Stored data entries
________________________
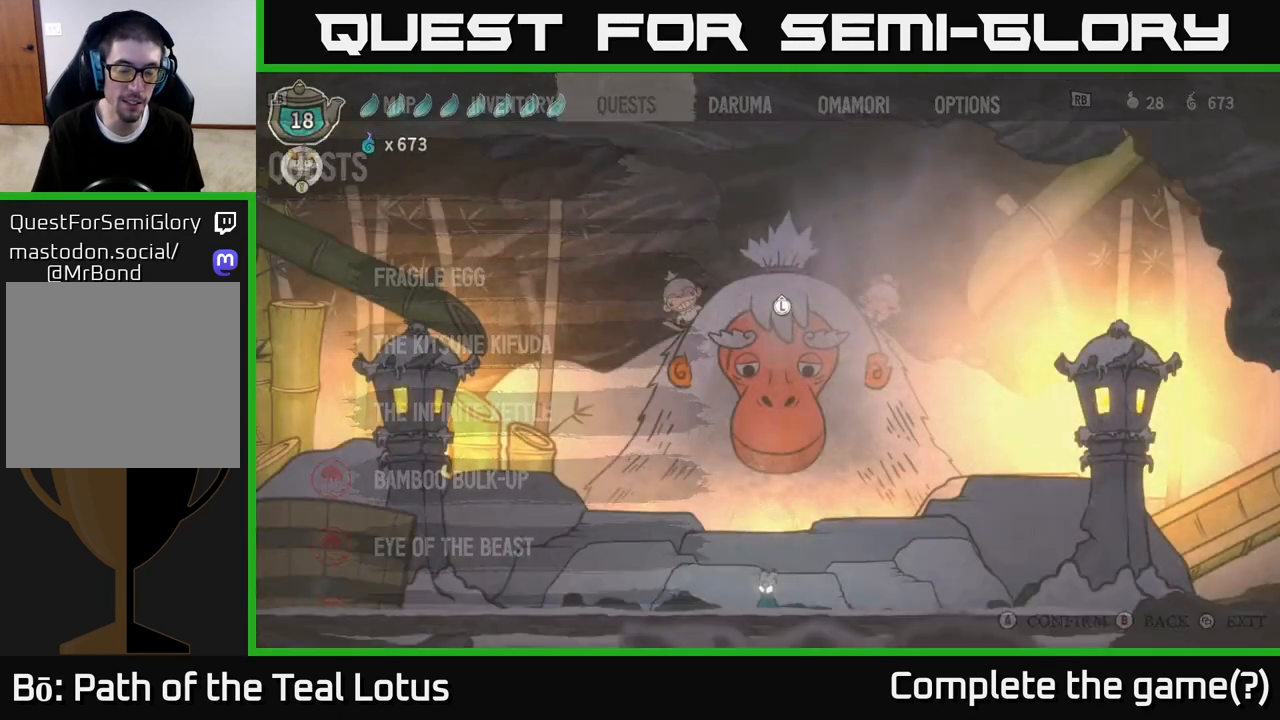
{"buttons": ["R2"], "left_stick": "right", "right_stick": "center", "events": [[17, "B", "up"], [317, "left_stick", "right"], [467, "R2", "down"]]}
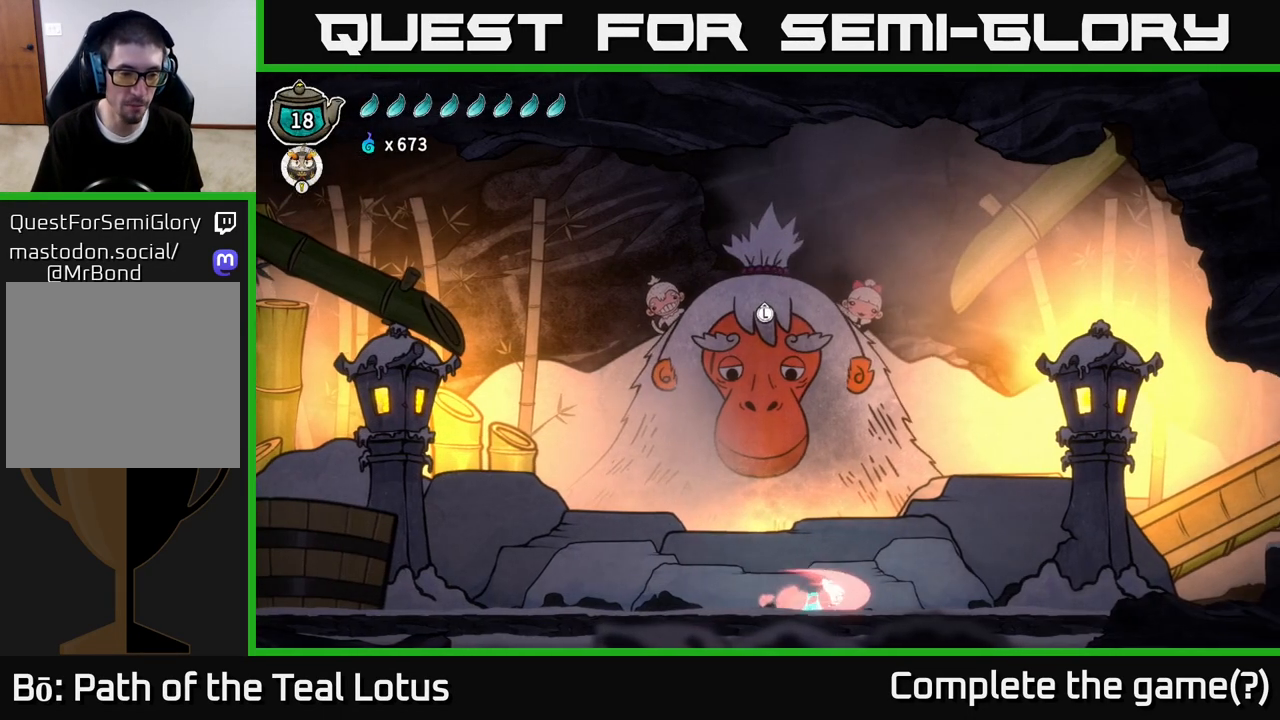
{"buttons": ["A", "R2"], "left_stick": "right", "right_stick": "center", "events": [[167, "A", "down"]]}
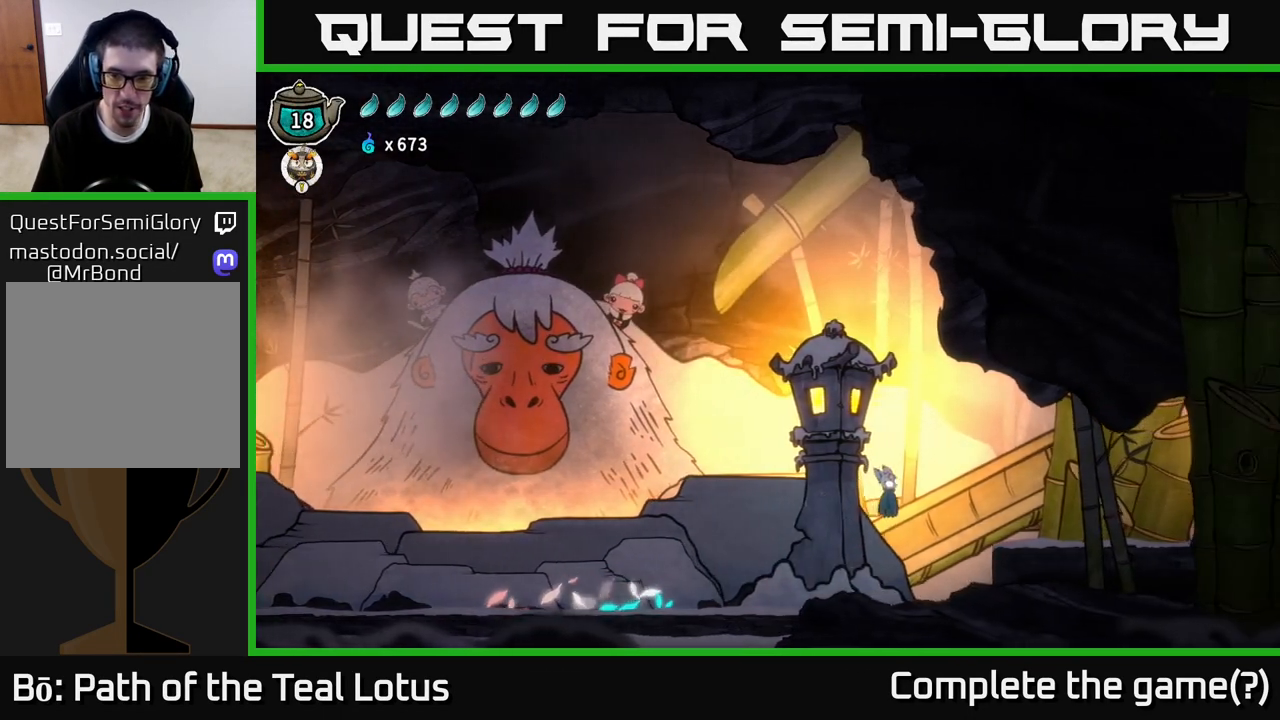
{"buttons": [], "left_stick": "right", "right_stick": "center", "events": [[167, "A", "up"], [167, "R2", "up"]]}
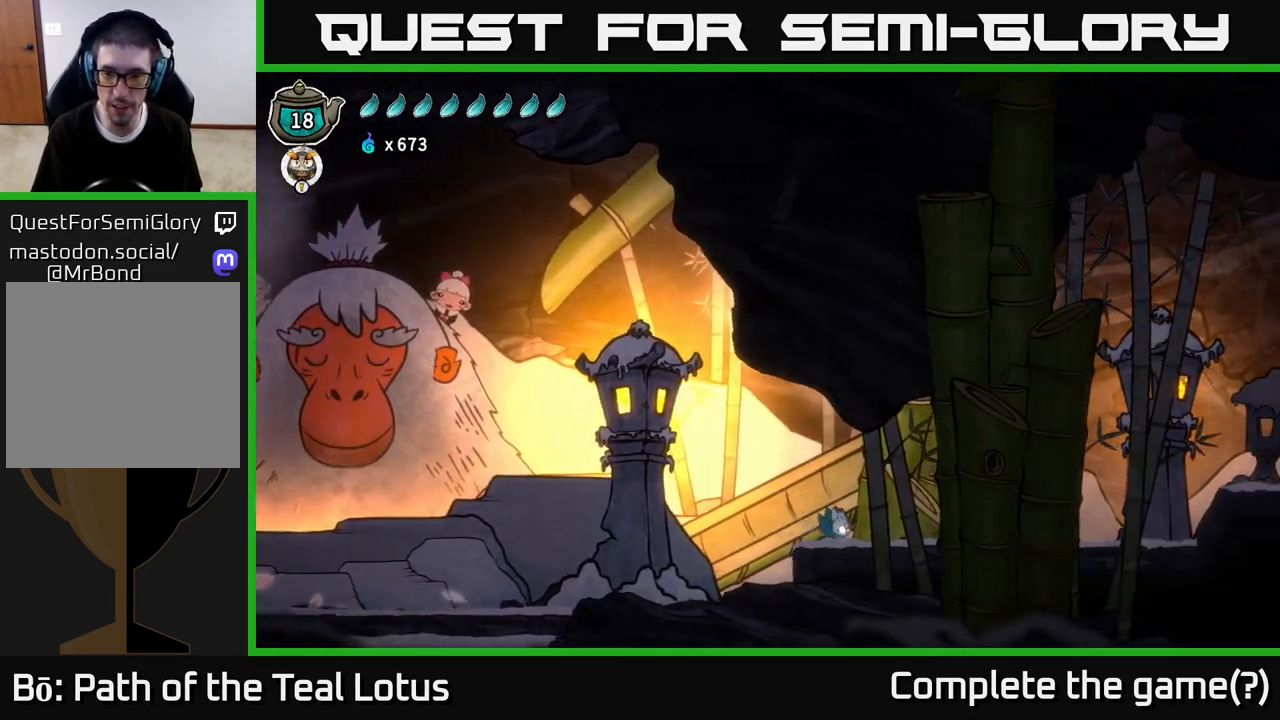
{"buttons": ["A", "R2"], "left_stick": "right", "right_stick": "center", "events": [[50, "R2", "down"], [217, "A", "down"]]}
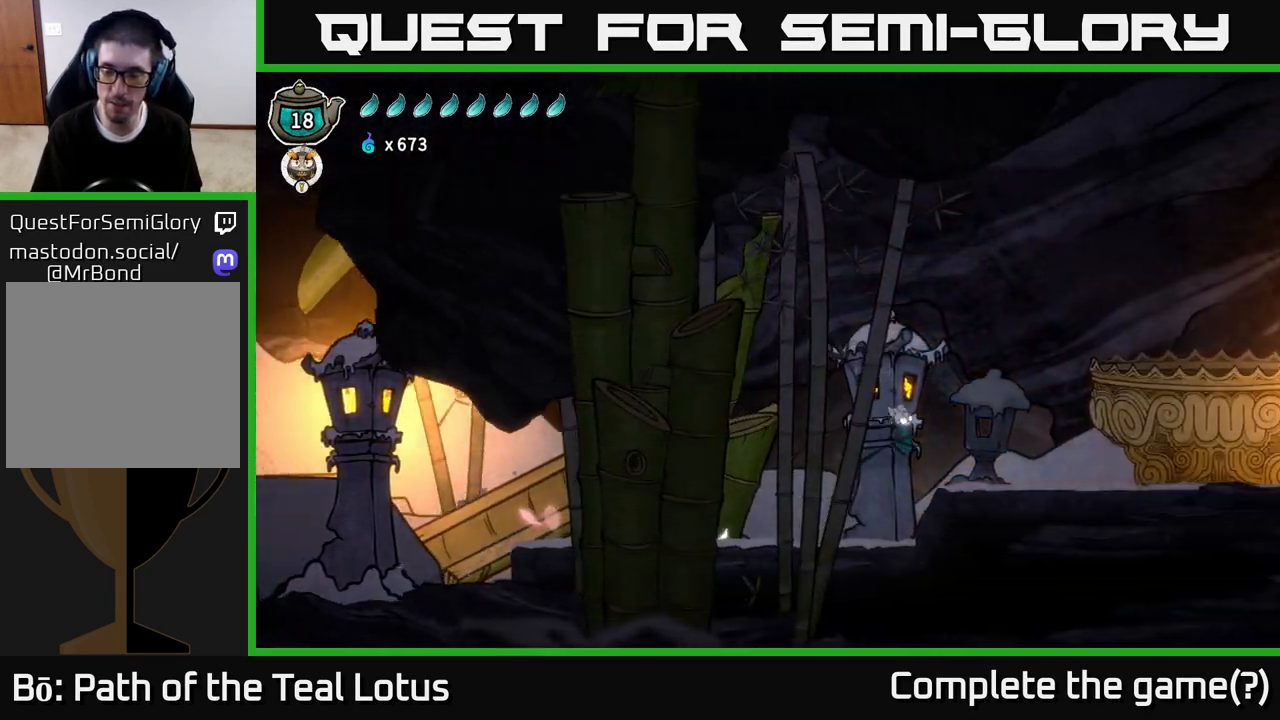
{"buttons": [], "left_stick": "right", "right_stick": "center", "events": [[50, "A", "up"], [50, "R2", "up"], [200, "X", "down"], [283, "X", "up"]]}
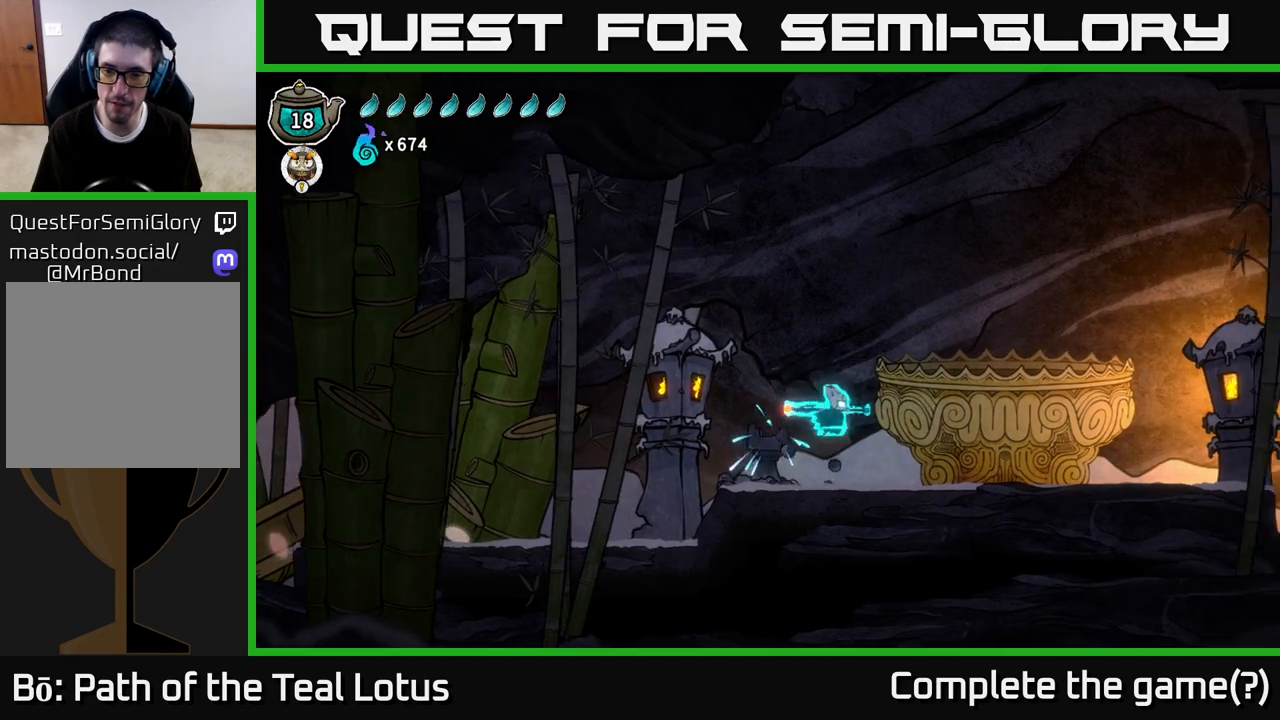
{"buttons": [], "left_stick": "right", "right_stick": "center", "events": []}
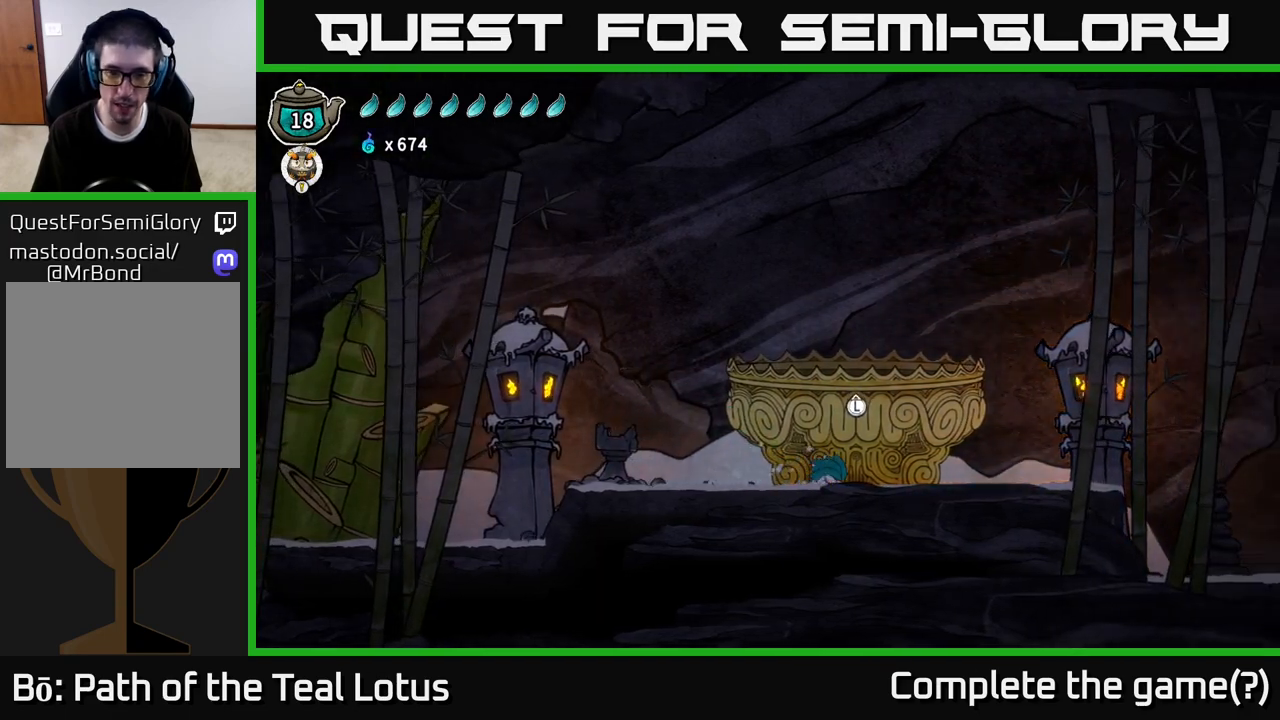
{"buttons": [], "left_stick": "center", "right_stick": "center", "events": [[83, "left_stick", "center"], [150, "left_stick", "up"], [250, "left_stick", "center"]]}
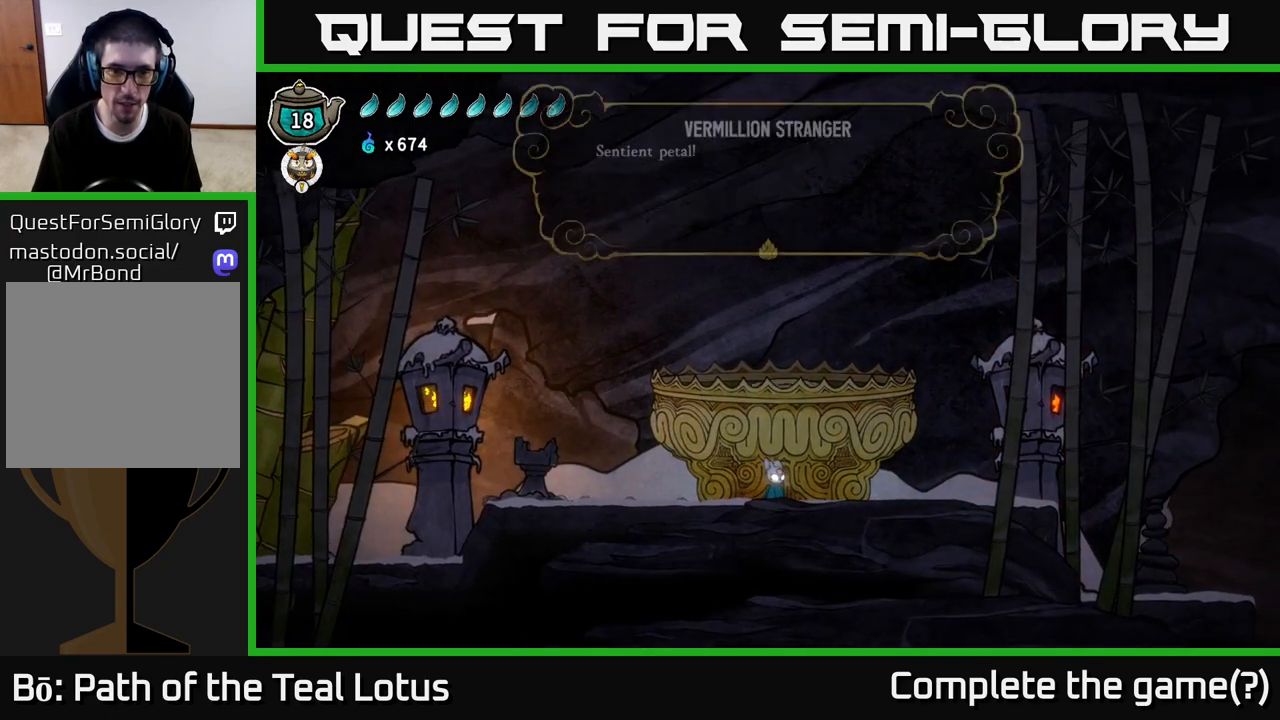
{"buttons": [], "left_stick": "center", "right_stick": "center", "events": [[217, "A", "down"], [333, "A", "up"]]}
________________________
**WHAT IS EXPECTED:** Could you please give the number of lines in the data above that contain the word "down"? Only the number is needed.

**SOLUTION BELOW:** 5